Firstly, the paper read, cause her to die of grief or in some other way.
That was starvation and loneliness, Mary thought. That was what they were trying to do when she was kept up in the attics. Well, that hadn’t worked. Her mother’s spies had seen to that, with the secret
food, and even more importantly, the secret encouragement, the signs that showed she had not been forgotten.
Next, it went on, compel her to renounce her rights, by marrying some low fellow, or falling prey to lust, so that the king may have a pretext and excuse for disinheriting her.
Mary looked up, startled.
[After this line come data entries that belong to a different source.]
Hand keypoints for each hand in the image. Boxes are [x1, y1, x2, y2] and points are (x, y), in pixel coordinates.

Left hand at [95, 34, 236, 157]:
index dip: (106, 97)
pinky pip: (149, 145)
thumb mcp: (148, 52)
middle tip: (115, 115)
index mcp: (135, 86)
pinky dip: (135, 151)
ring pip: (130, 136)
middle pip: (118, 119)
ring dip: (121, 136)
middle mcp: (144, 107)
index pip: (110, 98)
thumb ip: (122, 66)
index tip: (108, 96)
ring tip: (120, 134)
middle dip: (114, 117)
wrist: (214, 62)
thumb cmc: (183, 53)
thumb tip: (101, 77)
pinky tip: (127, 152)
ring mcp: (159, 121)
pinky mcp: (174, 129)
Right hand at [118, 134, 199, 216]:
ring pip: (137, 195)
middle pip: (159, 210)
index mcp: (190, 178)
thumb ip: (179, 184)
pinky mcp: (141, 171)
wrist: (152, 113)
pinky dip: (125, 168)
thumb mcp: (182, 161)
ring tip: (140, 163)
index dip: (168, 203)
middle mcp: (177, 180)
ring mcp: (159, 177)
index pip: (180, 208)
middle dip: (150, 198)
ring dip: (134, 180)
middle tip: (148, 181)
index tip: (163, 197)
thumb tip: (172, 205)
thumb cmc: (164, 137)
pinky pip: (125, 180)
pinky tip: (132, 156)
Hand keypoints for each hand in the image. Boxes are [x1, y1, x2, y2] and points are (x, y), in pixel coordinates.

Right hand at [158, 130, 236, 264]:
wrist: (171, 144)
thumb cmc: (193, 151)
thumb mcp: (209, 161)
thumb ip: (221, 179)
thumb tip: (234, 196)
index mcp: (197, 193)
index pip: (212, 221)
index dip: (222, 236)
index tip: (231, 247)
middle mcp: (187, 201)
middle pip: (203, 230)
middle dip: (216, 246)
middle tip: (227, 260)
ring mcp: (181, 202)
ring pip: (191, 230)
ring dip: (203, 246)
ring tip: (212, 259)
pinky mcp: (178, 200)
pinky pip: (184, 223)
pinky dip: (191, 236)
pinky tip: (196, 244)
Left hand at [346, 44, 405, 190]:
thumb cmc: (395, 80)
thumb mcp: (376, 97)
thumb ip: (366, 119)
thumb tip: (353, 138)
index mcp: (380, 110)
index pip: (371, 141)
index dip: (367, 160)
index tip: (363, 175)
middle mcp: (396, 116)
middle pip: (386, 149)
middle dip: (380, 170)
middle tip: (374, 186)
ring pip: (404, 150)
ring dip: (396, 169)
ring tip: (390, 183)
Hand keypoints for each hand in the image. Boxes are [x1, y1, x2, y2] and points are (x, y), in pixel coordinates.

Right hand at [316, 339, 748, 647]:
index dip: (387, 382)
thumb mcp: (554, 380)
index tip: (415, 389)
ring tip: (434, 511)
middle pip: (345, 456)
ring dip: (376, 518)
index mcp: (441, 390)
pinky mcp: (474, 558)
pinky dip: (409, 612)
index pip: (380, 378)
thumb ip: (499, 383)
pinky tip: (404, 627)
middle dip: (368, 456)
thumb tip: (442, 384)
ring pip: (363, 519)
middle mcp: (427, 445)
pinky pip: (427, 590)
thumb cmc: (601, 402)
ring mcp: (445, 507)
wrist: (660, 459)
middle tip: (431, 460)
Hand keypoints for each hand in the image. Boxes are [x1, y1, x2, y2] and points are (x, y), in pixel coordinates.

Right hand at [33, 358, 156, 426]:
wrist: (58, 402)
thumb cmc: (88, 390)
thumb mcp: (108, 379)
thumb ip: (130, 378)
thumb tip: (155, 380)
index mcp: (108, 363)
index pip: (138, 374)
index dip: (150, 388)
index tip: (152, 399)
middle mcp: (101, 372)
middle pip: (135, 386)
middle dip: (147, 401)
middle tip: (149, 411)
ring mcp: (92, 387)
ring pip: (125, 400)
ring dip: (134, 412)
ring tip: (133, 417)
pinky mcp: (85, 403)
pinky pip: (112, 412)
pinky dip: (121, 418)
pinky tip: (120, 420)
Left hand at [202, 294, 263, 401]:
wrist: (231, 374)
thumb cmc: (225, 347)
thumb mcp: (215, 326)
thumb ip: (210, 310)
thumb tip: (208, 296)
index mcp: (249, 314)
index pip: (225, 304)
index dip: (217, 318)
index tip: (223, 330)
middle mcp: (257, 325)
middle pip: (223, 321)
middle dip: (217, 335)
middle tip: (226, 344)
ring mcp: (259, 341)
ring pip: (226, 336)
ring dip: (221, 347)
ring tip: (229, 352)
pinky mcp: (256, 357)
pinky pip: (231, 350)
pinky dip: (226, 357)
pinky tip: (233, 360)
Lady Shelton met her gaze, and sadly nodded.
‘He will be gone from here by tonight,’ she said. ‘I have sent him away, and his ridiculous horse too. I think he has lost the stomach for his work anyway.’
Mary knew that she meant Reginald, and despite herself, her heart sank.
So, was she never to see him again?
Despite everything Lady Shelton had just said, she could scarcely believe it. Surely Reginald had meant everything he said yesterday, when he apologised, when he said that passion had caused him roughly to seize her hand?
Her knuckles came to life and gave her a tingling sensation as she remembered the moment in the garden.
But today he had been strange, more than strange, in his behaviour. Discourteous, and different.
‘If this is true …’
Lady Shelton butted in, uncharacteristically rude.
‘It is true, I swear it!’
‘If this is true,’ Mary began again. Her voice was beginning to quaver.
It was beginning to dawn on her that she had started to feel happy once again, despite everything, and now she was plunged once more into darkness. Mary couldn’t help but wonder how much her father knew of this. Or if he even cared. ‘If this is true, then why do you tell me so? Surely you should not? What will happen to you when the … plot fails?’
Lady Shelton turned away again, so that Mary could not see her face. It suddenly occurred to Mary that Lady Shelton had done a very brave thing in disobeying her orders.
‘I don’t know,’ Lady Shelton said simply. ‘I don’t know.’
There was no ‘princess’, there was no ‘Your Highness’, there was not even a ‘my lady’. But Mary didn’t mind. She felt chilled, and humiliated. She had been so nearly taken in by Reginald. Yes, she was a senseless girl. And what would Anne and Master Cromwell do next, both to Lady Shelton and to Mary herself?